From: Newsfeed to Email Gateway <firstname.lastname@example.org>
Date: Fri, Mar 11, 2011 at 5:44 PM
Subject: Tsunami disasters and the cost of making things (Metamodern)
When I wake up to news of a coast smashed by a tsunami, I see yet another sign of our relative material poverty, a sign that our civilization hasn't yet mastered the art of making things.
Japan, by modern standards, is rich, yet costs deterred the construction of deployable barriers able to resist fast-rising sea*. If our civilization had mastered and applied the art of making things (including large, strong, inexpensive, reliable things) the impact of shift in the crust and a surge of the sea could have been slight.
Physics says we can do much better, dropping the cost of making high-performance products close to the cost of supplying simple raw materials, dropping the cost of structures, computers, photovoltaics (and more) by orders of magnitude.

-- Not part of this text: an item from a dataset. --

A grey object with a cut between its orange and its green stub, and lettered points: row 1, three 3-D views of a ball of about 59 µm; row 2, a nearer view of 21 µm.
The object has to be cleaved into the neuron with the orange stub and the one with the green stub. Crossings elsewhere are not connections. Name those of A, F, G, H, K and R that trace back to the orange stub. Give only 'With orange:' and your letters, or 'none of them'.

The economics of high-throughput APM will change the economics of disaster preparedness.
Video of surging water and tumbling buildings here.
* To be more concrete, here's an outline of one design for a barrier structure:
Barrier length: The length of the coastline to be protected from a tsunami surge.
Configuration (pre-deployment): A trench in the seabed offshore, a few meters deep and wide, located in water a few tens of meters deep.
Main anchoring structure: Cables stretching a few hundred meters further from shore, then deeply anchored into the seabed.
Configuration (deployed): A buoyant tension structure, restrained by the cables, that (when released) rises with the water level on the seaward side.
I leave the constraints on membrane curvature, tension, and cable geometry, together with float volumes and cable strength, as an exercise for the design-oriented reader; some water flowing over the top is acceptable.
A radical reduction in the cost of manufacturing structures — and of the equipment needed to put them in place — would make an engineering project of this sort practical.